**Requirement**
In the material below, the lines containing the word "about" are required; copy each of them.

══ Dataset excerpt ══

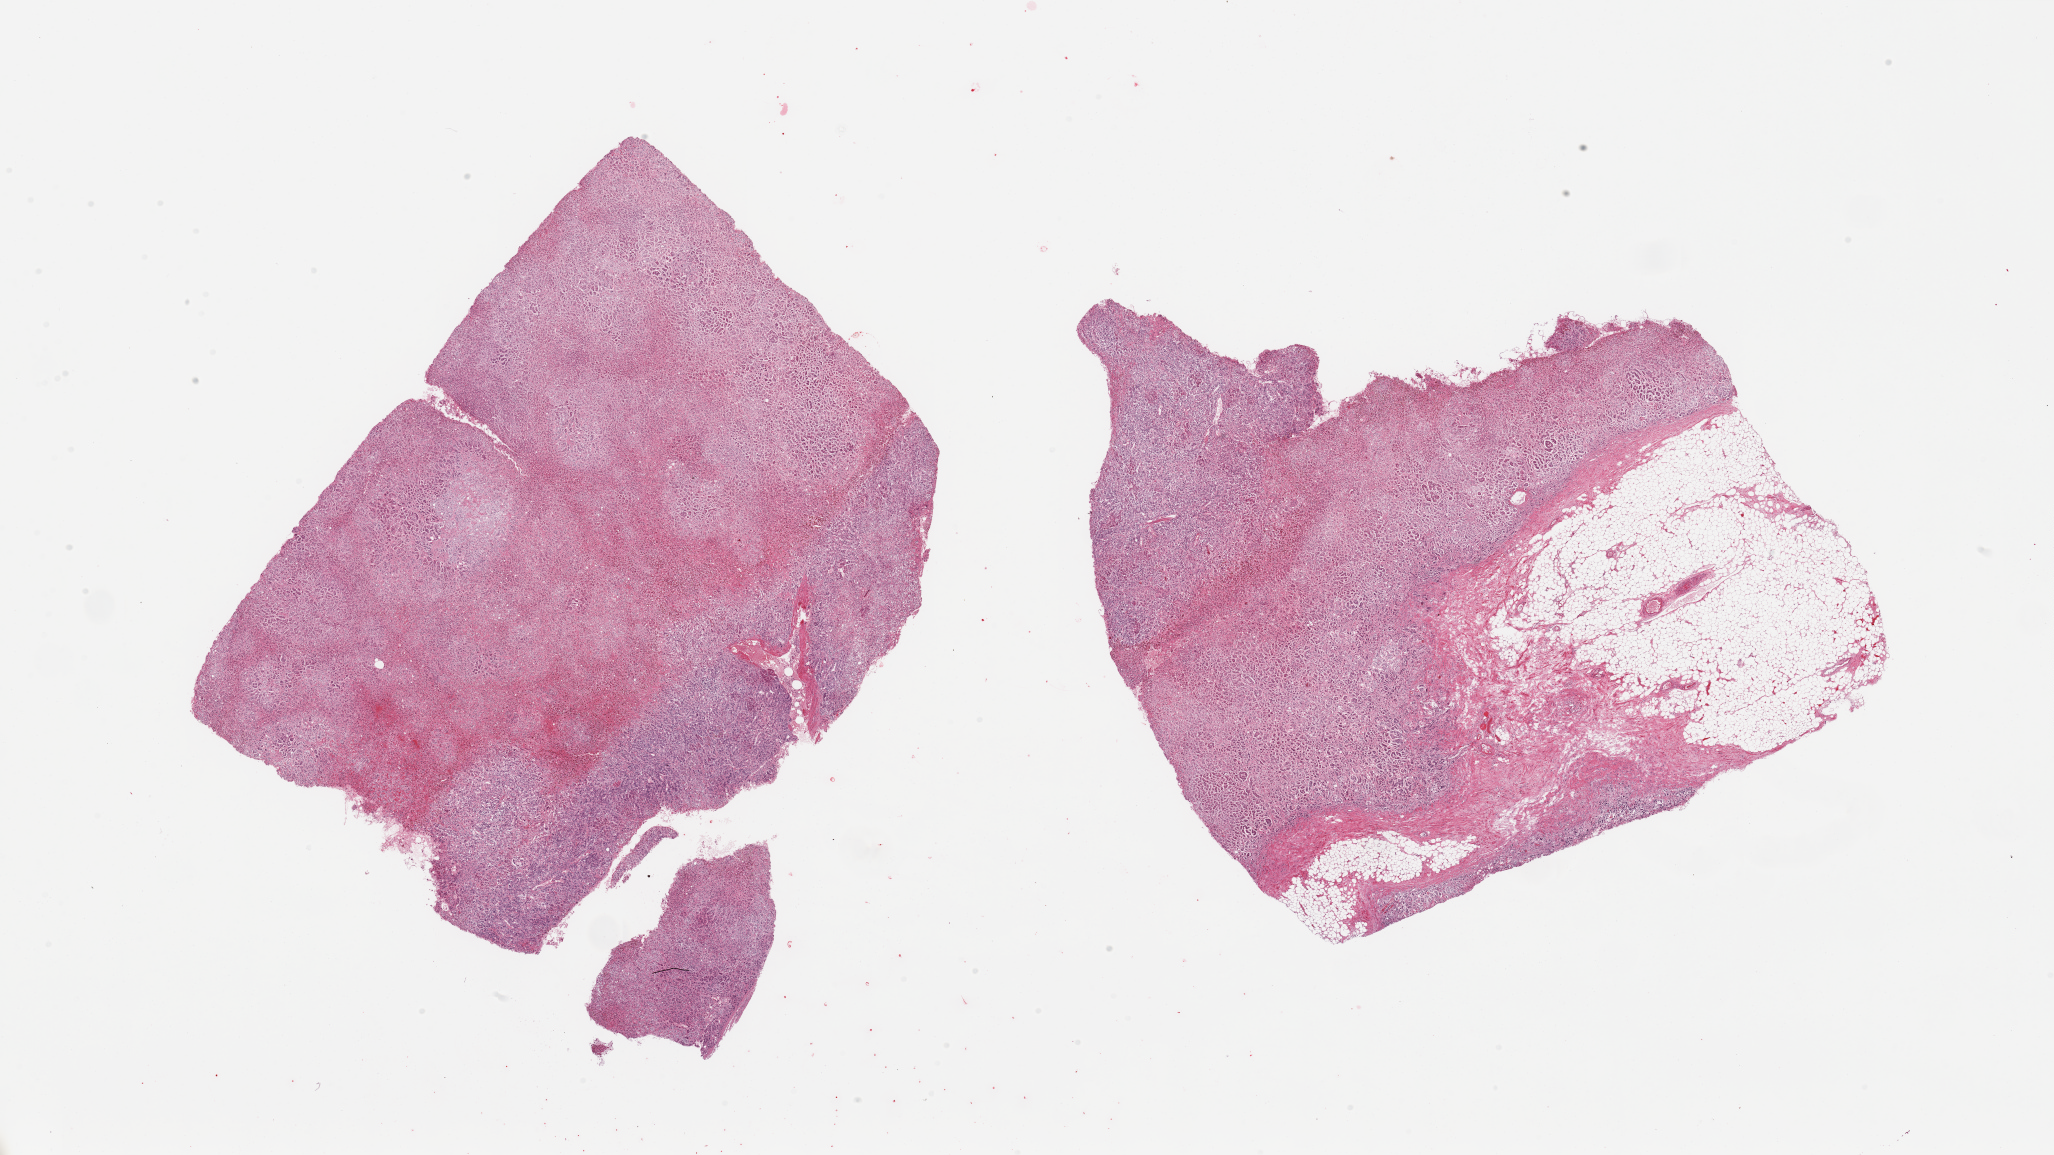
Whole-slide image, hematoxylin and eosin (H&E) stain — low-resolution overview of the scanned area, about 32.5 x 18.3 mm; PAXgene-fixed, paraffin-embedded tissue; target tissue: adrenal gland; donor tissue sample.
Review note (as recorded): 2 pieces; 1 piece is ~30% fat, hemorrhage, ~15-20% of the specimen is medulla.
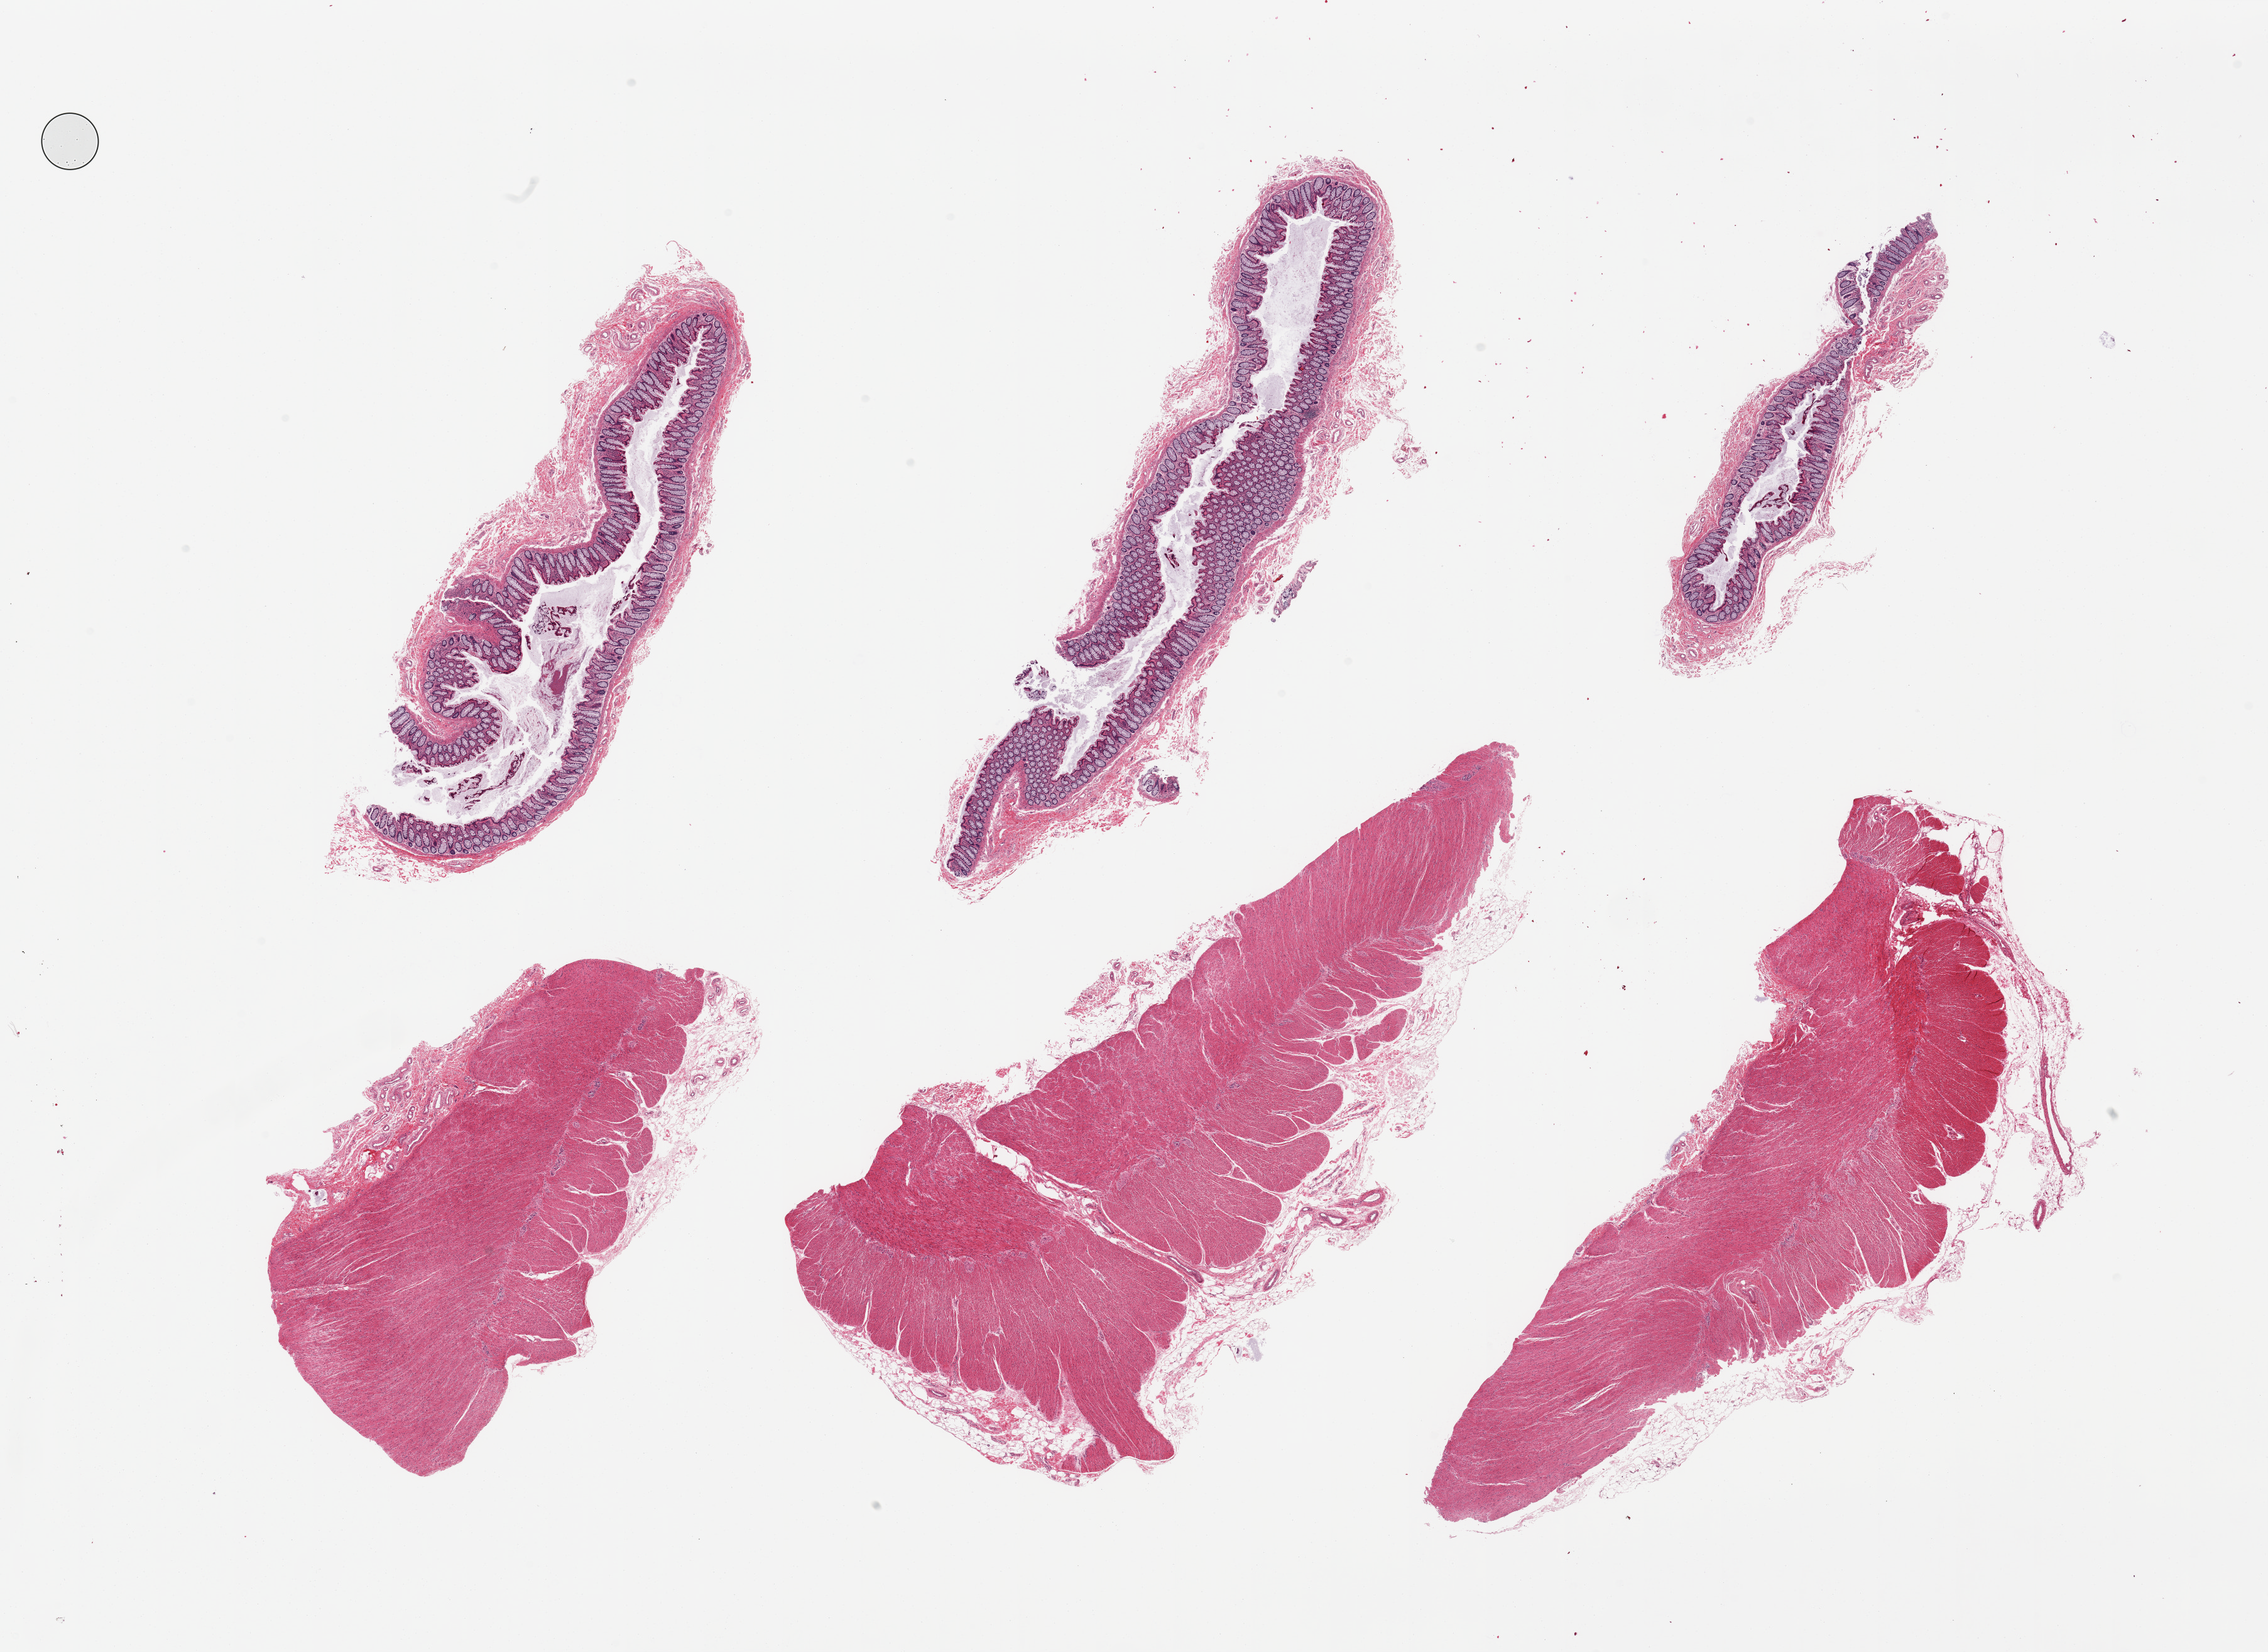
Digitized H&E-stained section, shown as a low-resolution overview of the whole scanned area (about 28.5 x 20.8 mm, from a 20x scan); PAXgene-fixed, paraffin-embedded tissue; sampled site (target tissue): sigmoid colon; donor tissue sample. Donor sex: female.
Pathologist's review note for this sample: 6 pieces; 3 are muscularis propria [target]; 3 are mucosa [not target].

═══

**Task answer**
Whole-slide image, hematoxylin and eosin (H&E) stain — low-resolution overview of the scanned area, about 32.5 x 18.3 mm; PAXgene-fixed, paraffin-embedded tissue; target tissue: adrenal gland; donor tissue sample.
Digitized H&E-stained section, shown as a low-resolution overview of the whole scanned area (about 28.5 x 20.8 mm, from a 20x scan); PAXgene-fixed, paraffin-embedded tissue; sampled site (target tissue): sigmoid colon; donor tissue sample. Donor sex: female.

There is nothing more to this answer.